Представьте себе, что Булгакову советская власть – например, в лице Сталина – дает "социальный заказ": написать в духе социалистического реализма роман об Основоположнике этого самого социалистического реализма и его жене. Врать не просто не хочется, врать – невыносимо и гибельно, и Булгаков это знает. Он пишет правду, насколько возможно пряча всяческие концы, которые его могли бы выдать, – и в то же время тщательно продумывает всевозможные метки, зарубки и "стрелки", по которым думающий читатель смог бы восстановить его истинное отношение к описываемому. Но даже в таком виде при повествовании от первого – авторского – лица роман был бы смертельно опасен для автора, и Булгаков вводит "правдивого повествователя", который ерничает и ехидничает и за слова которого Булгаков "не отвечает".
Кто же этот "правдивый повествователь", которому хватило смелости хотя бы в такой, скрытой форме поиздеваться над властью "рогатой нечисти"? В окружении Булгакова было два человека, которые и стали прототипами этого образа, – сатирик Николай Эрдман и актер Василий Иванович Качалов. Это после чтения Качаловым басен Эрдмана (в том числе: "Вороне где-то Бог послал кусочек сыра… – Но Бога нет! – Не будь придирой, – ведь нет и сыра!") последнего арестовали и сослали; Качалов же и в жизни вел себя, как Коровьев в романе ("- Мессир, вам стоит это приказать!.. – отозвался откуда-то Коровьев, но не дребезжащим, а очень чистым и звучным голосом. И сейчас же проклятый переводчик оказался в передней, навертел там номер и начал почему-то очень плаксиво говорить в трубку.")
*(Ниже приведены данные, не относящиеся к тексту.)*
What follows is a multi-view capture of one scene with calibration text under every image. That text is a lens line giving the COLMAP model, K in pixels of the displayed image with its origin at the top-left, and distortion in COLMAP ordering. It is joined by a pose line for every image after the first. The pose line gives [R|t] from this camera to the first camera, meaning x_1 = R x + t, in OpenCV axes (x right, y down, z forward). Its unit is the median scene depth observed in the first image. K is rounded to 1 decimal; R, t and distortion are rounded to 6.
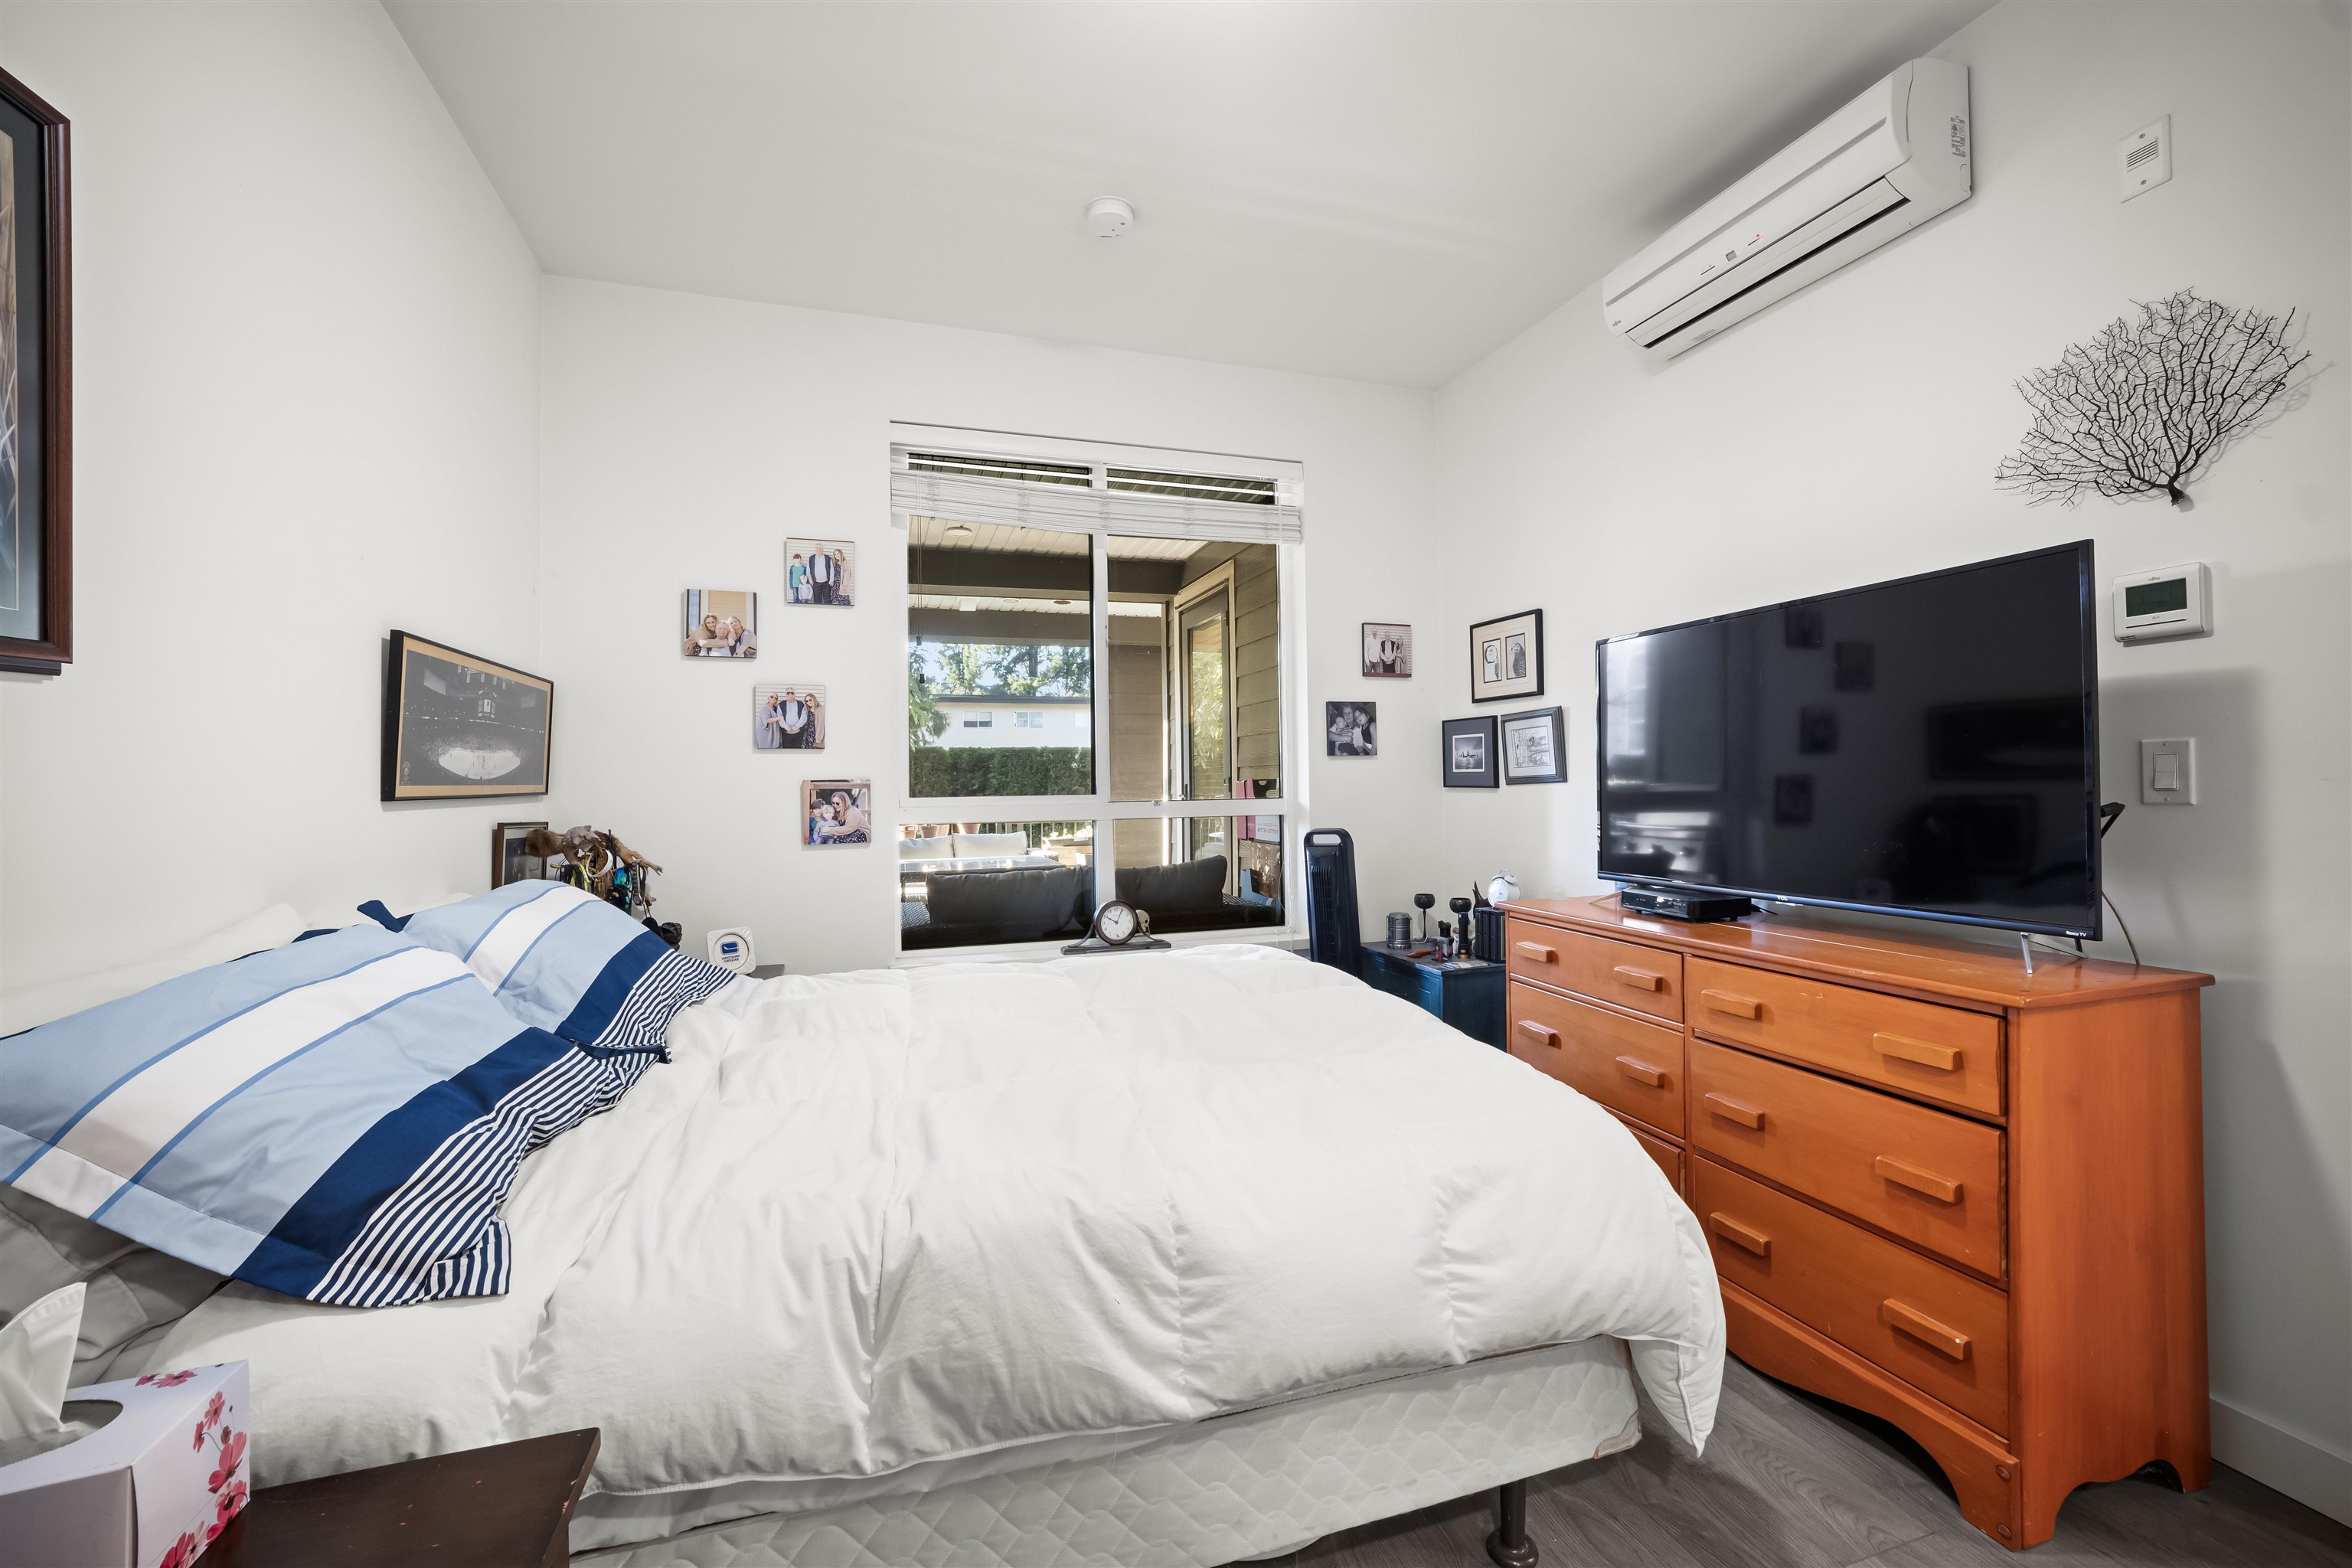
lens RADIAL K [[940.6, 0, 1170.5], [0, 940.6, 779.2], [0, 0, 1]] dist [-0.023260, 0.004957]
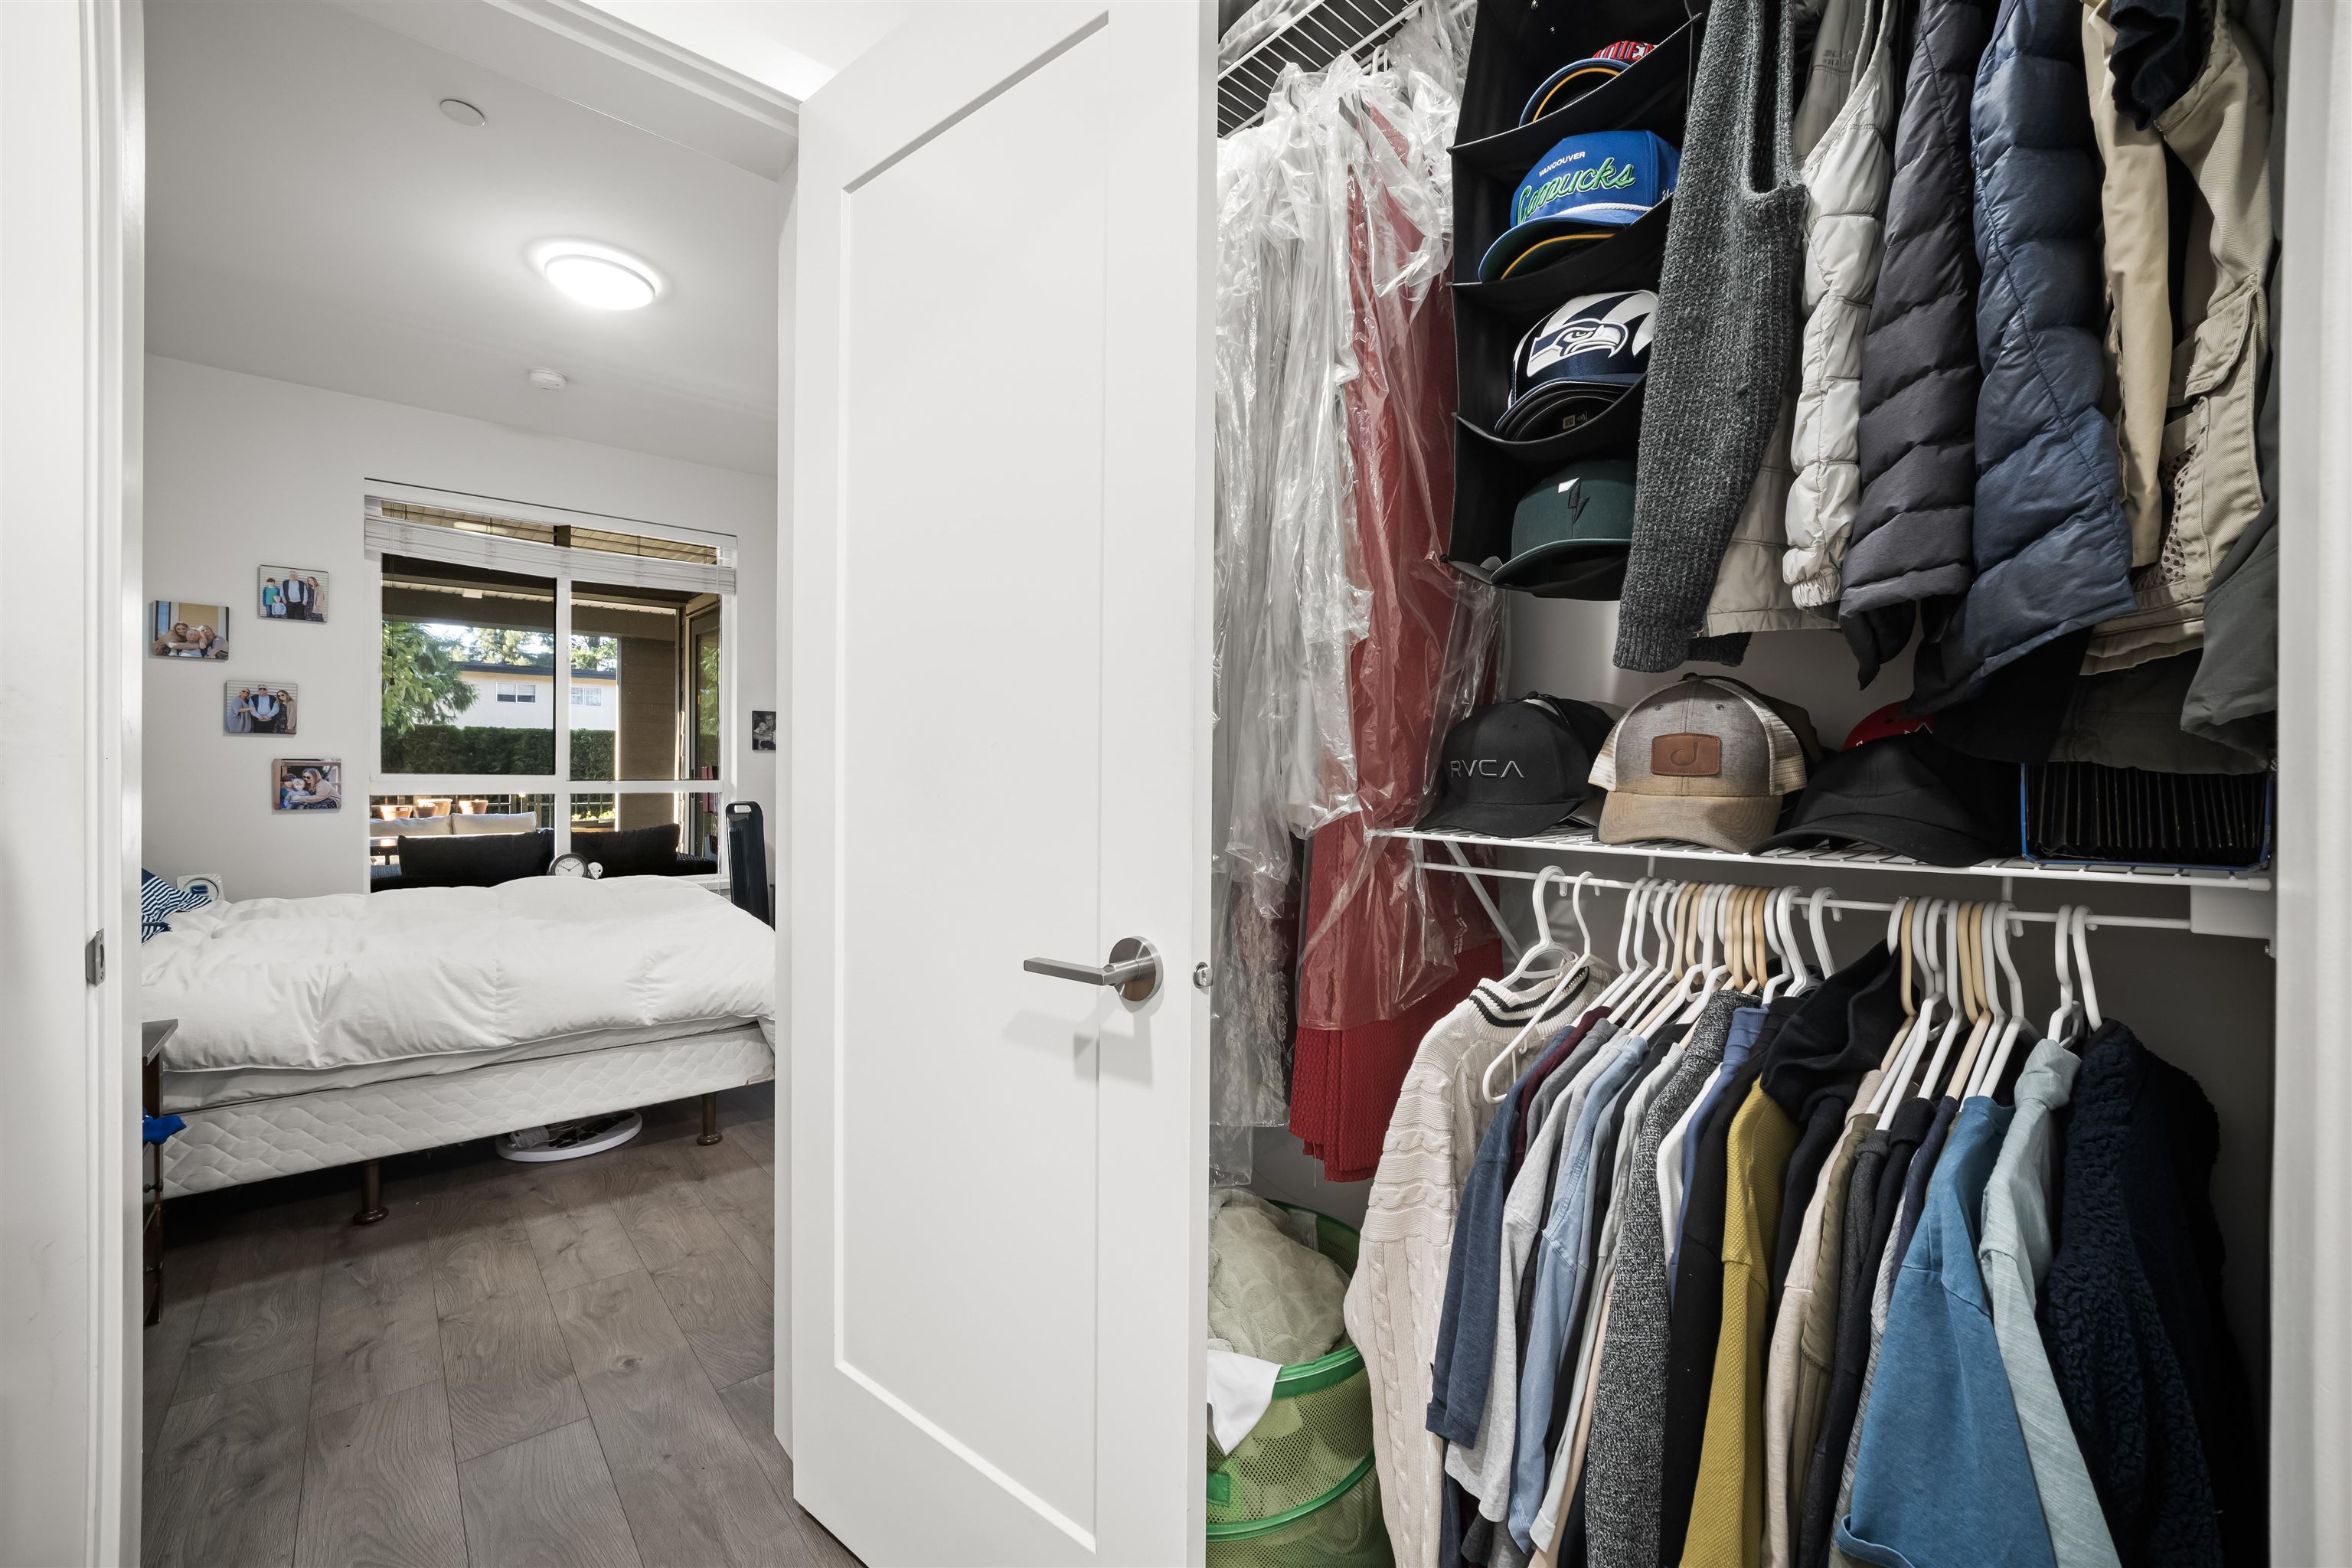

В романе есть несколько явных аллюзий на биографию В.И.Шверубовича, по сцене Качалова, сына священника православной церкви в Вильно, а неудачная шутка, после которой замолчал "фиолетовый рыцарь с мрачнейшим и никогда не улыбающимся лицом", – и были те басни, после которых Эрдман замолчал на всю жизнь, впредь разрешив себе заниматься исключительно "развлекаловкой".
В.К.: Похоже, это единственный "положительный" образ в романе?
А.Б.: Да, это так. К тому же это главный герой романа Булгакова, потому что он до самого конца пытается бороться с "рогатой нечистью" – даже будучи с ней накоротке. Своим романом Булгаков доказывал себе и окружающим, что мириться со злом нельзя ни при каких обстоятельствах и что честный писатель и настоящий интеллигент даже под пятой сатанинской власти не отрекается от своих убеждений.